## Check your understanding
A. Copy word for word the part of the blog post starting at "I had a workout" and ending at "opening some presents.".
B. List every food named in the opening sentence of the blog post.

## Selected passage
-- Opening Marker --

BUT is it normal to then go and eat a super frosted cookie, THEN the rest of the haystack treats, THEN SNEAK upstairs with the rest of the praline cookies, puppy chow, and rollo candies and eat it ALL?
Is it healthy to eat all of this to the point at which you feel like you're going to puke?
No, I'd say not.
The thing is, I knew I wasn't hungry. I knew I should have stopped. I didn't want to. I think part of me wanted to punish myself for being restrictive earlier that day. So I decided that I was going to punish myself by making myself fat? I really don't understand it, but for some reason my emotions are just tied with food. It's like as soon as I think I am defeating anorexia, binging happens. *Btw, this has been happening 2-3 times a week for the past month and half I'd say (not quite this extreme, but still..)* Binging, really?
The funny thing is, I even tried to puke it up. Since when am I bulimic? Since when have I stepped backwards? I've been doing so well. :(
I think part of my logic in stuffing my face was that it would be OK for me to do so because soon I would just be able to get it out. Fortunately or unfortunately, (I don't know which) I have never been one to have success at making myself throw up. So it all just stayed in there.
I had a workout the next morning and I felt HORRIBLE. I wanted to puke the whole time, my stomach was so full. Not only that, but Connor ran with me, and I randomly just stopped in the middle of our warmup and starting crying on his shoulder about how I hated myself for what I did the night before.
Poor guy.
He must have been so confused and upset. Here he is, on Christmas morning of all days, holding his crying psycho girlfriend in the middle the road when he probably woke up this morning thinking he would just be going for a nice run and maybe opening some presents.
Why do I have to complicate things so much?
Why are eating disorders so selfish? I hate that.
I feel like I look so unhealthy.. Why can't I see this illness in a mirror rather than just pictures? |
Pictures like these motivate me to continue recovering |
What are my teammates going to think when they see me?
Geez, someone didn't know when to say no to that sweet potato pie..
I hate the way this happened so fast. I know that I need to completely let go of my eating disorder, and I really feel that I have in so many ways. However, it still scares me that I don't have it to cling to anymore.
I used to know that no matter what was going on, I had control over the amount of calories going in me.
Stupid, right? But I don't even have that illusion to hold onto now. It's scary because I only have me.
I have myself and the consequences I must live with for my actions and the actions of others. I have to deal with issues in ways other than restricting or binging on food.
AKA- I have to grow up. I have to learn to love myself no matter what. That's a big one for me.
The past couple days I have been back and forth with myself on eating because part of me REALLY wants to lose weight before I head back to school. I want to be seen and feel as fit as I can be! Maybe fit is what I am now. That's what Connor keeps telling me, but my ED is saying that I was looking and running my best 10 pounds ago.

-- Closing Marker --

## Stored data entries
-- Opening Marker --

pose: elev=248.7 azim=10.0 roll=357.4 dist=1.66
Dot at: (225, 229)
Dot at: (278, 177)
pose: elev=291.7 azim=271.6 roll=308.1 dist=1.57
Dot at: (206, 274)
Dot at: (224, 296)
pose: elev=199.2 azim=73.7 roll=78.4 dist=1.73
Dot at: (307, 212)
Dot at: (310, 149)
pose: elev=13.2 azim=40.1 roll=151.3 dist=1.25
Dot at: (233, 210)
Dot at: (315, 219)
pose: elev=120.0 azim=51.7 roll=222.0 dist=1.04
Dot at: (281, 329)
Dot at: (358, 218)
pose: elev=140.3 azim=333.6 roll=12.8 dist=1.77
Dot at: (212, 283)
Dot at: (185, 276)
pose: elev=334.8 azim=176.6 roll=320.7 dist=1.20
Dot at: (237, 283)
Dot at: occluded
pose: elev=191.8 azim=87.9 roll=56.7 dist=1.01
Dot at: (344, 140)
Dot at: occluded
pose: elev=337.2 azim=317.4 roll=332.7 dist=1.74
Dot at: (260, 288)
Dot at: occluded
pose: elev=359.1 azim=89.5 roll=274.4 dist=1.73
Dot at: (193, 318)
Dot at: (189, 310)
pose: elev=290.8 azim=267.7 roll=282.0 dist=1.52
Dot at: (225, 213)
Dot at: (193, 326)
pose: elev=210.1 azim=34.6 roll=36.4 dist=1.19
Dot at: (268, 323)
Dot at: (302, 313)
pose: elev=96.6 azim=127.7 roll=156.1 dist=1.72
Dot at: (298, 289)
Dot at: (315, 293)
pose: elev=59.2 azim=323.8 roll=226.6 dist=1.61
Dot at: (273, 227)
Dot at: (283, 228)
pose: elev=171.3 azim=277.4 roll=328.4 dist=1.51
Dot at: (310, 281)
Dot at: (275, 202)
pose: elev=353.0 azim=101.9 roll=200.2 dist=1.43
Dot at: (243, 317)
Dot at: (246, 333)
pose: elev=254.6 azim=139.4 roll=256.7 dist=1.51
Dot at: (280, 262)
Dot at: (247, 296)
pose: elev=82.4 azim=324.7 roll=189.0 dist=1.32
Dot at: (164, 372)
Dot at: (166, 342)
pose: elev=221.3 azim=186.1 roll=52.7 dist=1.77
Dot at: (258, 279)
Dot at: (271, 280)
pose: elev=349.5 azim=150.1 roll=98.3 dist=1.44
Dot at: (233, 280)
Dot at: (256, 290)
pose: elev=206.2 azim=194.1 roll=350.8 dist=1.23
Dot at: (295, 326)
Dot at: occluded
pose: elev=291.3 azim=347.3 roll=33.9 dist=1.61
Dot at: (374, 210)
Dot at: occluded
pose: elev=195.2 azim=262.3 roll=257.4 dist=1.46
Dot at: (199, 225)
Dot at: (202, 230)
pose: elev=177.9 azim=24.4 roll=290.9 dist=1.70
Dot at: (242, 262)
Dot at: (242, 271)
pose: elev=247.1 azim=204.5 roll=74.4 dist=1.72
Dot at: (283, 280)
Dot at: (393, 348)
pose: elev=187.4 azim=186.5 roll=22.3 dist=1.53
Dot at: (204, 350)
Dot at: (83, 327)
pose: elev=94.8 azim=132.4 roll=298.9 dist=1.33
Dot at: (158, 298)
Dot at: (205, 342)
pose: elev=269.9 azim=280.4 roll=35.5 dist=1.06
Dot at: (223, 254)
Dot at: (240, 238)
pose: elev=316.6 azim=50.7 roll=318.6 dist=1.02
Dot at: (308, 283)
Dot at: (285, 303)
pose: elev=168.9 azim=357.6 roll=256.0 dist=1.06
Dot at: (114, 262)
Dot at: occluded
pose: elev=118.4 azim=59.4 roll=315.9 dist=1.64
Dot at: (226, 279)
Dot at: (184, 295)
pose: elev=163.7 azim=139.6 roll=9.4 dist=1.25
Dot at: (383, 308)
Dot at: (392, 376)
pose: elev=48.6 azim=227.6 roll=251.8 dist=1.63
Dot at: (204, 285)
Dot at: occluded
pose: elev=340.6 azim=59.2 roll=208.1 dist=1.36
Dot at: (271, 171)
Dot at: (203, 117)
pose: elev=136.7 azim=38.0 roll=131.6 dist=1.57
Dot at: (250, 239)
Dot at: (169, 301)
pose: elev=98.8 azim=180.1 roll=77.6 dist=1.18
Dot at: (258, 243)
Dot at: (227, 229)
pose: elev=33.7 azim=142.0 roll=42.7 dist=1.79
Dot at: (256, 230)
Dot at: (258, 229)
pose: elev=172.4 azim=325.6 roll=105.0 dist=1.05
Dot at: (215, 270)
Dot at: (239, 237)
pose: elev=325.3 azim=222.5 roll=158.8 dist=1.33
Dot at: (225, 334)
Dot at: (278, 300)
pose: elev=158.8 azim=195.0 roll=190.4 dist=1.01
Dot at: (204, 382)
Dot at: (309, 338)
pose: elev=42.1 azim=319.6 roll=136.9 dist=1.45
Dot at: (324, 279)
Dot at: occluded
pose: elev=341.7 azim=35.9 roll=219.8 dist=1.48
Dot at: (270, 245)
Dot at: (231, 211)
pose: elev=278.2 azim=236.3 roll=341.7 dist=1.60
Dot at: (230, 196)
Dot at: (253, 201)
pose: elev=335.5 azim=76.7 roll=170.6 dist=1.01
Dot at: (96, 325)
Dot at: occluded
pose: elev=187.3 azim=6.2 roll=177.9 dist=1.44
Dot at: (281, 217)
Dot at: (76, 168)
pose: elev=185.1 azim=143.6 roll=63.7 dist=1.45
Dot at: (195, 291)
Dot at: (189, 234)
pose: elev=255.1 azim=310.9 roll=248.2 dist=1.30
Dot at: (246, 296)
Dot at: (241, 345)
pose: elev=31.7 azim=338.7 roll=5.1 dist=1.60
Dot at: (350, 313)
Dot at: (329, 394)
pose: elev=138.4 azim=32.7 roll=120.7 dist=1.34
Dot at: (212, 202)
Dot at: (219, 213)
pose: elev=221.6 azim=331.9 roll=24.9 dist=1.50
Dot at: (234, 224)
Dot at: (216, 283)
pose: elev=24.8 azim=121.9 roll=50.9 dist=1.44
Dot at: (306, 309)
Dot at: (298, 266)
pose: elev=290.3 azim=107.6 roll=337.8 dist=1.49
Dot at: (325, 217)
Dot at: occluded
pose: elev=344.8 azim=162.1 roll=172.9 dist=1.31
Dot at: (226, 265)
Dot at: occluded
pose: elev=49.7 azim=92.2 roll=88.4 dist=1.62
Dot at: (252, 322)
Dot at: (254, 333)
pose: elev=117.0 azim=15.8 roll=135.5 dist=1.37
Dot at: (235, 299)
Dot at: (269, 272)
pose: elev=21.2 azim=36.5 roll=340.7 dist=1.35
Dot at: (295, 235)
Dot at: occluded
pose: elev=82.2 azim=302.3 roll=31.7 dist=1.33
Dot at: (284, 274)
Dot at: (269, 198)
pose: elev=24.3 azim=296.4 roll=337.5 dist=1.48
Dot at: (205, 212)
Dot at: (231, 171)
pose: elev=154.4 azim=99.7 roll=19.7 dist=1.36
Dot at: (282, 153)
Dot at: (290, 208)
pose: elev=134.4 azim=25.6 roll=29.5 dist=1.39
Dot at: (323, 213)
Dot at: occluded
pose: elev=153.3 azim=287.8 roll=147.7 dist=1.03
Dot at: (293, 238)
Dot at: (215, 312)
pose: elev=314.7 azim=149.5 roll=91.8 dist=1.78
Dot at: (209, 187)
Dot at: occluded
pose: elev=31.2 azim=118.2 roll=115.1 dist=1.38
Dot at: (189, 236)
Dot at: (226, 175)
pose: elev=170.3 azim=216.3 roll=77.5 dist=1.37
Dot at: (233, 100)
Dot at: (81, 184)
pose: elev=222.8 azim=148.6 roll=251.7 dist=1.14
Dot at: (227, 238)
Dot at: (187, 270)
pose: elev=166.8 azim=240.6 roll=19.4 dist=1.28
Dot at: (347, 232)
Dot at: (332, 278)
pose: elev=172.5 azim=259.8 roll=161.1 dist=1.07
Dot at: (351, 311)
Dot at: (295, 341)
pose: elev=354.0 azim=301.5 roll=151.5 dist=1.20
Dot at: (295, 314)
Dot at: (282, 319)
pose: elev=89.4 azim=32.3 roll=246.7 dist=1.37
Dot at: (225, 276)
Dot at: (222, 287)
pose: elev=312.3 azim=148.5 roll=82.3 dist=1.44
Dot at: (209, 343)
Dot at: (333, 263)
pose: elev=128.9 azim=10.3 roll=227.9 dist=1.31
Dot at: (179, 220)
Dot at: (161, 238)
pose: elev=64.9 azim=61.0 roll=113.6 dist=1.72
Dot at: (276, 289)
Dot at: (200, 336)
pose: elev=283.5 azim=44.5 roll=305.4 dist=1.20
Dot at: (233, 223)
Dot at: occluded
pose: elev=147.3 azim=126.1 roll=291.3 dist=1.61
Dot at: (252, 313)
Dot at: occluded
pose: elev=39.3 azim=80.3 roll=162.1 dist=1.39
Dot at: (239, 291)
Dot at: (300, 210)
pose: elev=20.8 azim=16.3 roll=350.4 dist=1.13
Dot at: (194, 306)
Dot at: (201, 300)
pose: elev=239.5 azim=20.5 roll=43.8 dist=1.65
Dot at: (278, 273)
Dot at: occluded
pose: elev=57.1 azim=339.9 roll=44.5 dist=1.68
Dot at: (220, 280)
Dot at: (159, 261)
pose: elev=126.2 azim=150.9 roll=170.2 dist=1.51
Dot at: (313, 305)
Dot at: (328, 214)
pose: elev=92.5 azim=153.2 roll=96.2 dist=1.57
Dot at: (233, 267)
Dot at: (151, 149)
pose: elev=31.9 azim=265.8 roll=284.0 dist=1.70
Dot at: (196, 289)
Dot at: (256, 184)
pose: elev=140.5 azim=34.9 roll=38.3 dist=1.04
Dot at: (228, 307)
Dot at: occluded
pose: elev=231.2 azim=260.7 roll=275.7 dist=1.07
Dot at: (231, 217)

-- Closing Marker --

## Responses for each task
A.
I had a workout the next morning and I felt HORRIBLE. I wanted to puke the whole time, my stomach was so full. Not only that, but Connor ran with me, and I randomly just stopped in the middle of our warmup and starting crying on his shoulder about how I hated myself for what I did the night before.
Poor guy.
He must have been so confused and upset. Here he is, on Christmas morning of all days, holding his crying psycho girlfriend in the middle the road when he probably woke up this morning thinking he would just be going for a nice run and maybe opening some presents.

B.
- super frosted cookie
- haystack treats
- praline cookies
- puppy chow
- rollo candies